What the task asks:
Among the records below, find the lines that contain "coordinate" and copy each of them.

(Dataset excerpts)
----------------------------------------

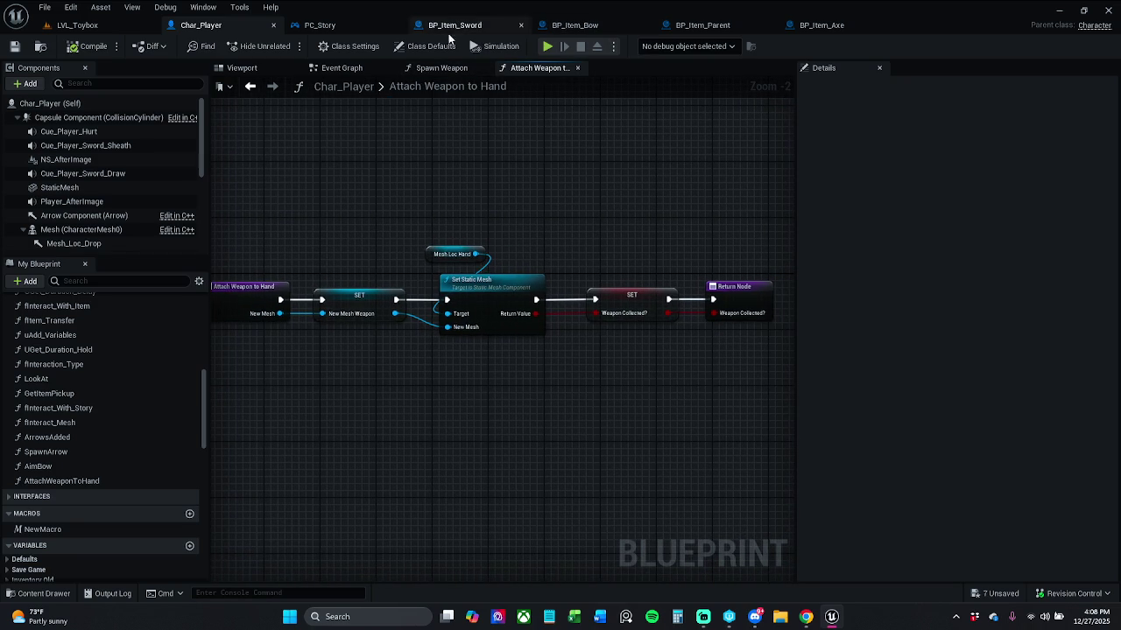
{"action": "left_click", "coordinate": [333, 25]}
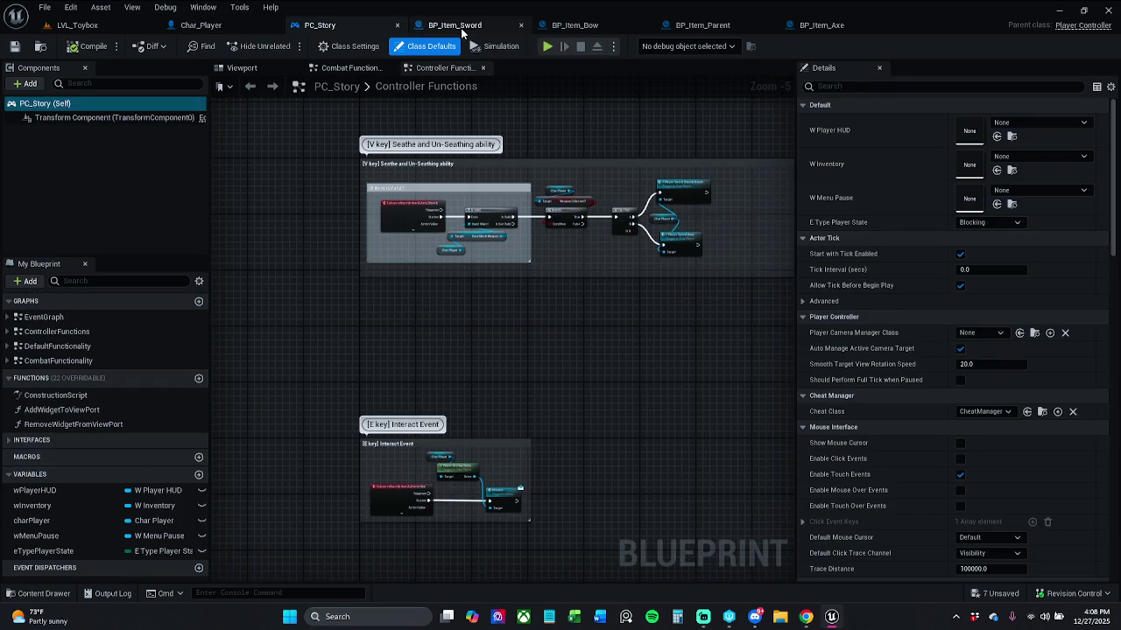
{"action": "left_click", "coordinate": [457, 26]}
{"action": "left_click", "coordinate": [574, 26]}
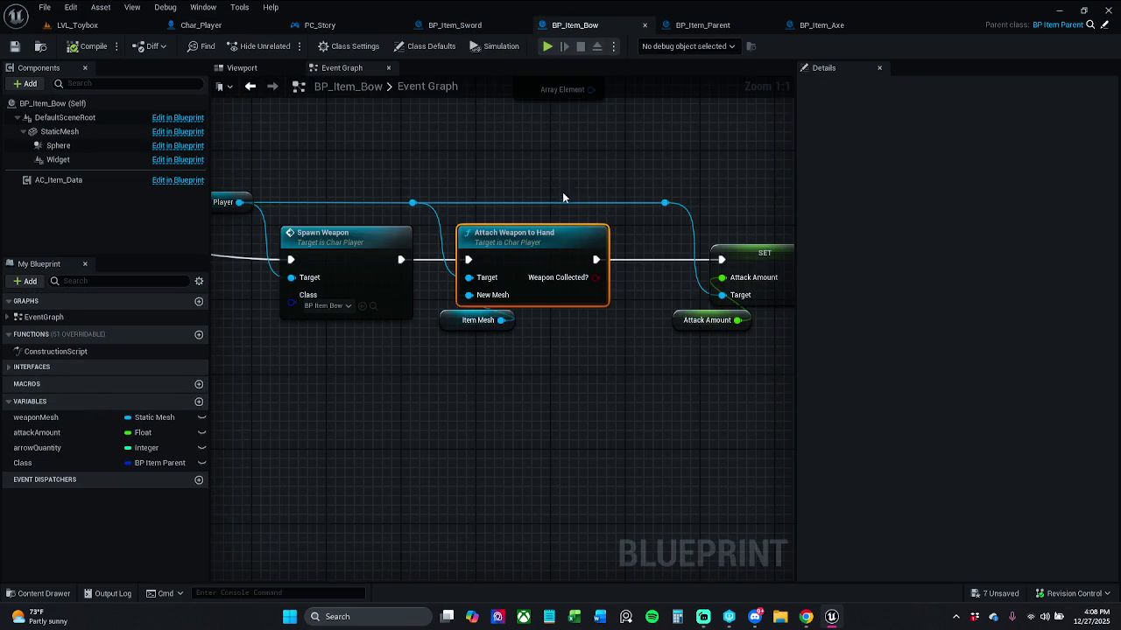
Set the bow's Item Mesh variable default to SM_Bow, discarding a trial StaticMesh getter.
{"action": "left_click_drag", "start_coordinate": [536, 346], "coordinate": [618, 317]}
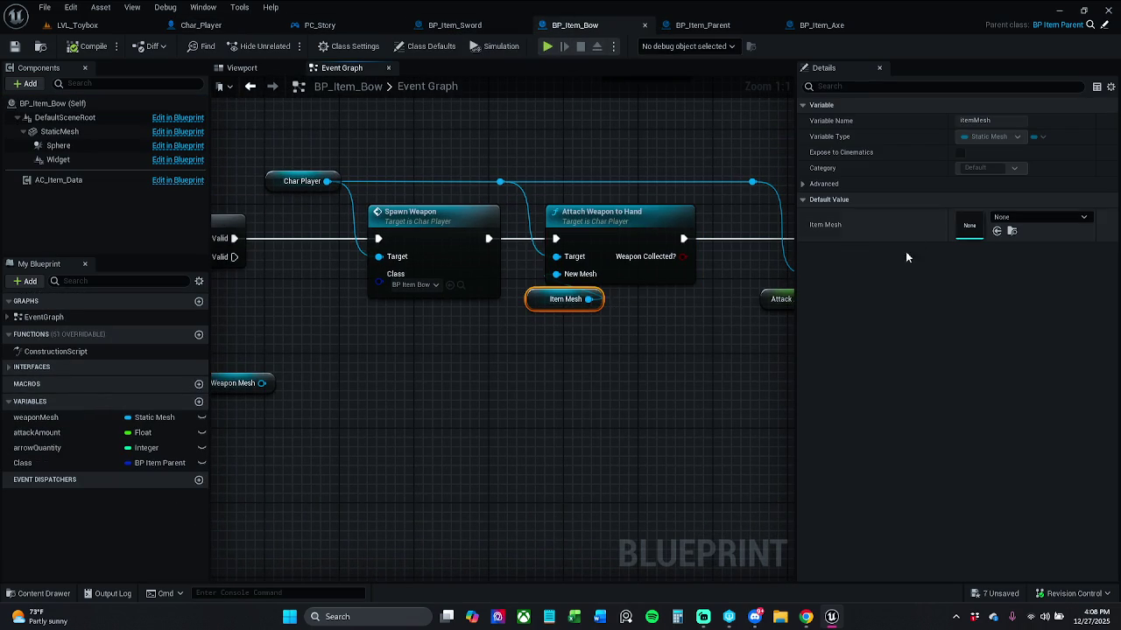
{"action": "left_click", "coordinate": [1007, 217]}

----------------------------------------

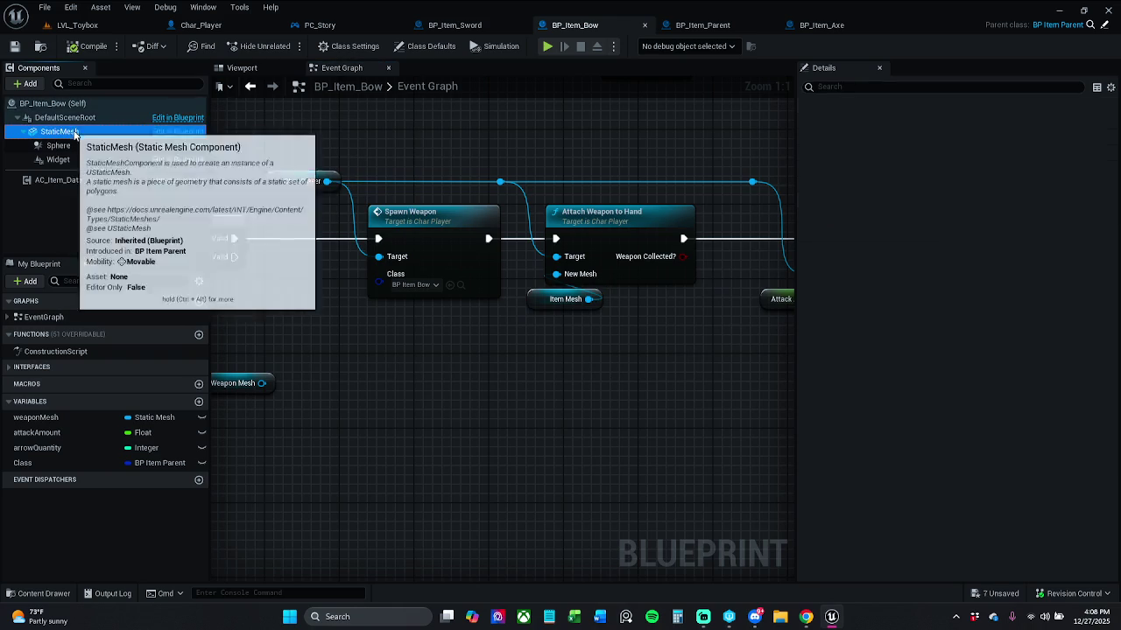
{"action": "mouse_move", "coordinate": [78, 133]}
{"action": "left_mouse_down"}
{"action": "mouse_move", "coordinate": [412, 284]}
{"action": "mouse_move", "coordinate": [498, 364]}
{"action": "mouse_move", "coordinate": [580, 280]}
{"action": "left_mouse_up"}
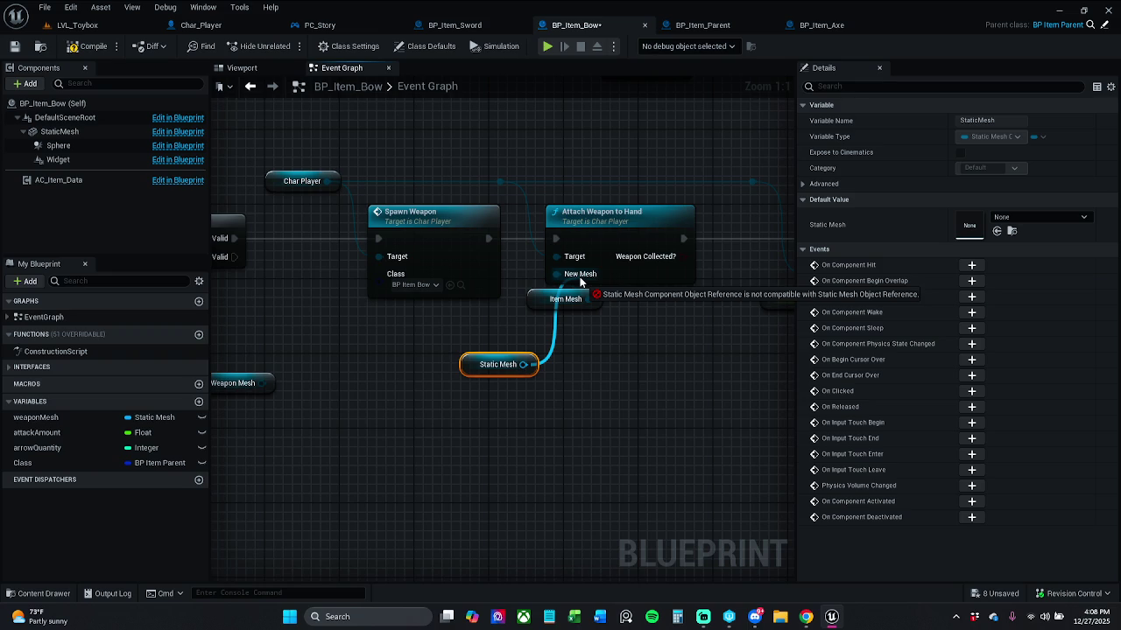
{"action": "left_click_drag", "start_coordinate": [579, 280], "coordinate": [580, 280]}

----------------------------------------

Reply to the task:
{"action": "left_click", "coordinate": [333, 25]}
{"action": "left_click", "coordinate": [457, 26]}
{"action": "left_click", "coordinate": [574, 26]}
{"action": "left_click_drag", "start_coordinate": [536, 346], "coordinate": [618, 317]}
{"action": "left_click", "coordinate": [1007, 217]}
{"action": "mouse_move", "coordinate": [78, 133]}
{"action": "mouse_move", "coordinate": [412, 284]}
{"action": "mouse_move", "coordinate": [498, 364]}
{"action": "mouse_move", "coordinate": [580, 280]}
{"action": "left_click_drag", "start_coordinate": [579, 280], "coordinate": [580, 280]}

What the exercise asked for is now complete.